> [CONSIGNES]
**A.** Citez fidèlement le passage du texte sur Leonard Cohen compris entre « Ma sœur ainée » et « temps. J’étais fier. », ces deux bornes incluses.
**B.** Dans le texte sur Leonard Cohen, quel membre de la famille a fait découvrir Jimi Hendrix, The Doors et The Who ?

Leonard
Cohen est entré chez moi deux mois avant sa mort. Il a passé le reste de ma vie
dans les rues de Montréal.
La musique
de Leonard Cohen ne jouait pas à la maison.
Ma sœur ainée était de l’époque des boites à chansons, Brel, Ferland, Félix,
les Cailloux, Johnny Hallyday (je n’ai jamais compris ce qu’il faisait là). Mon
frère m’a fait connaître Jimi Hendrix, The Doors, The Who. Moi, j’étais
Beatles, Led Zeppelin, Jethro Tull, 10cc, King Crimson, Emerson, Lake and
Palmer, Johnny Winter, Crosby, Stills, Nash and Young, Deep Purple, Procol
Harum, Dionysos, Plume et compagnie.
C’était
joli, So long Maria-a-a-a-nne, mais
je m’ennuyais profondément, manque d’électricité.
Leonard
Cohen a donc passé une grande partie de ma vie à exister dans les rues de la
ville. Je savais qu’il était apprécié ailleurs, la rumeur me donnait des
nouvelles une fois de temps en temps. J’étais fier.

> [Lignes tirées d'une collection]
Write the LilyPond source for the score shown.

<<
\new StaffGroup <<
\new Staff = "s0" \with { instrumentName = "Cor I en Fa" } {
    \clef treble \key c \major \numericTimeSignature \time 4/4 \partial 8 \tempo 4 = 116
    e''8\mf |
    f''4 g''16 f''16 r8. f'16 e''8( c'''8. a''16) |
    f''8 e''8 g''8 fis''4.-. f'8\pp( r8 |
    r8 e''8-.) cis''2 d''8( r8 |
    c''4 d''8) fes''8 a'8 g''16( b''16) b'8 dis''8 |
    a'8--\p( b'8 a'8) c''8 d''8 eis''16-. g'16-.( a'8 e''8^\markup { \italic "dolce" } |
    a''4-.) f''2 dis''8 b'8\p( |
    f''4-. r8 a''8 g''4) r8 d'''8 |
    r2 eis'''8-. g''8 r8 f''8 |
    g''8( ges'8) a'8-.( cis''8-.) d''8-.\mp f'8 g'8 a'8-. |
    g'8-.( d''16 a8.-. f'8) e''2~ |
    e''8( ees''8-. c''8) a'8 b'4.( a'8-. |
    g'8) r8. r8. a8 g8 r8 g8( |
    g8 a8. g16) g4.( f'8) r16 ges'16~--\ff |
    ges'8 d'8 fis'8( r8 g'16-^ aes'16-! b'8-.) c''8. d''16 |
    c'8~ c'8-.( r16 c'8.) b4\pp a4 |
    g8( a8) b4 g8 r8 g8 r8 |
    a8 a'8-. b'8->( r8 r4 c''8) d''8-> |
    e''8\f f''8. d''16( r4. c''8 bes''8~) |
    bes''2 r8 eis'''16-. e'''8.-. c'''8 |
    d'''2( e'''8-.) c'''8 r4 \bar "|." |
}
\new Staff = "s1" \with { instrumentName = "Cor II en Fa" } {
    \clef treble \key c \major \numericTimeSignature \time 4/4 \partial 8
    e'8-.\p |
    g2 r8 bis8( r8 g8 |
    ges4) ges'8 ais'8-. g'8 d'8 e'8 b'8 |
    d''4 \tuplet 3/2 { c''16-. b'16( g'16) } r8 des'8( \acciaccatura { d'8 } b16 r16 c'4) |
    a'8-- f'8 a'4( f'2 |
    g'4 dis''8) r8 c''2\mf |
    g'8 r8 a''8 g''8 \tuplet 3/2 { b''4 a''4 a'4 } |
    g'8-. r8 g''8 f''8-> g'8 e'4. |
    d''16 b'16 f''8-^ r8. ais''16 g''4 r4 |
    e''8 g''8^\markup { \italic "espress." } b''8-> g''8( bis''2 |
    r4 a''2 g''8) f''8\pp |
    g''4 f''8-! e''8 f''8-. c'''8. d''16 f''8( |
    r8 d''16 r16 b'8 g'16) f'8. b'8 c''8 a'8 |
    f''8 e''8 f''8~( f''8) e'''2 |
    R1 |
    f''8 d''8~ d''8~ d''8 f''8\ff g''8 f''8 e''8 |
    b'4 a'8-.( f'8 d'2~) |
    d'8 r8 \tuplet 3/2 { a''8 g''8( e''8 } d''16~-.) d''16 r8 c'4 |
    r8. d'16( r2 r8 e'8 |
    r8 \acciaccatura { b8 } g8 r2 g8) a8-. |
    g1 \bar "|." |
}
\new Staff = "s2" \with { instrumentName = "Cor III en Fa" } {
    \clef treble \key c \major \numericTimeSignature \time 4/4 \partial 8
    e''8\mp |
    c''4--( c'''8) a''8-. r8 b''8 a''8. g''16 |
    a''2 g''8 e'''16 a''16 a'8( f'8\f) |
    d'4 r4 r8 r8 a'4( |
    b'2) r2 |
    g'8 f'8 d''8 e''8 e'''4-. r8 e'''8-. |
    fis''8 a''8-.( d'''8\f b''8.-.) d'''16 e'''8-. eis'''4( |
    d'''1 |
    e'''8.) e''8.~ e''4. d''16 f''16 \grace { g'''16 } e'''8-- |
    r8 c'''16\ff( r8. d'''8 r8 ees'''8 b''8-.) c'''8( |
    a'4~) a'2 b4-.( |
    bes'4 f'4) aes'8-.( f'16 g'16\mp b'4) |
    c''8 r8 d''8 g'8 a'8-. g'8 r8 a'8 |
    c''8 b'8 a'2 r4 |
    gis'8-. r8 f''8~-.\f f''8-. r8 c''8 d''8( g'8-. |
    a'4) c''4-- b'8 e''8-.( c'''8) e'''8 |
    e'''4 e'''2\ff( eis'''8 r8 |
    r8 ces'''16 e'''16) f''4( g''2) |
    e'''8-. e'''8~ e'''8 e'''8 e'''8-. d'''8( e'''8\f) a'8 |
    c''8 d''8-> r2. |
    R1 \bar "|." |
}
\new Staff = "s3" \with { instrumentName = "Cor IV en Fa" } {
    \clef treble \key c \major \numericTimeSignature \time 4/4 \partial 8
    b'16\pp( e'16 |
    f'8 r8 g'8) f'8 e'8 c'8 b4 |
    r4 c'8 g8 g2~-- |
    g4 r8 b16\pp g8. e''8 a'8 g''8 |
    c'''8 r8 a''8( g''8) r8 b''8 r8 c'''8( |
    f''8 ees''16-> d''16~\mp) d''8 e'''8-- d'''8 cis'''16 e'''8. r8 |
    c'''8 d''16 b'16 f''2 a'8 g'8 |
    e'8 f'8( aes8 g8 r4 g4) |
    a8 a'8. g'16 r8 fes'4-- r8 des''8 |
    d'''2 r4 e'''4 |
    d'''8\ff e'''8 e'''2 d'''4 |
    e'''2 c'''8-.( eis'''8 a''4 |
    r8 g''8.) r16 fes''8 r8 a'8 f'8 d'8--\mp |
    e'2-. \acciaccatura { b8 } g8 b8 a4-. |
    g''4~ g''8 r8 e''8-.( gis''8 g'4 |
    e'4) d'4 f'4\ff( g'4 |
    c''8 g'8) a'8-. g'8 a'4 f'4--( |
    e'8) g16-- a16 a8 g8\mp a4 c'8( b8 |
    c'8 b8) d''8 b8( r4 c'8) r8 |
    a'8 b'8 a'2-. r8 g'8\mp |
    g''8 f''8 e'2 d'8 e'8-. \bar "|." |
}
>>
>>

> [RÉPONSES]
**A.**
Ma sœur ainée était de l’époque des boites à chansons, Brel, Ferland, Félix,
les Cailloux, Johnny Hallyday (je n’ai jamais compris ce qu’il faisait là). Mon
frère m’a fait connaître Jimi Hendrix, The Doors, The Who. Moi, j’étais
Beatles, Led Zeppelin, Jethro Tull, 10cc, King Crimson, Emerson, Lake and
Palmer, Johnny Winter, Crosby, Stills, Nash and Young, Deep Purple, Procol
Harum, Dionysos, Plume et compagnie.
C’était
joli, So long Maria-a-a-a-nne, mais
je m’ennuyais profondément, manque d’électricité.
Leonard
Cohen a donc passé une grande partie de ma vie à exister dans les rues de la
ville. Je savais qu’il était apprécié ailleurs, la rumeur me donnait des
nouvelles une fois de temps en temps. J’étais fier.

**B.** Le frère.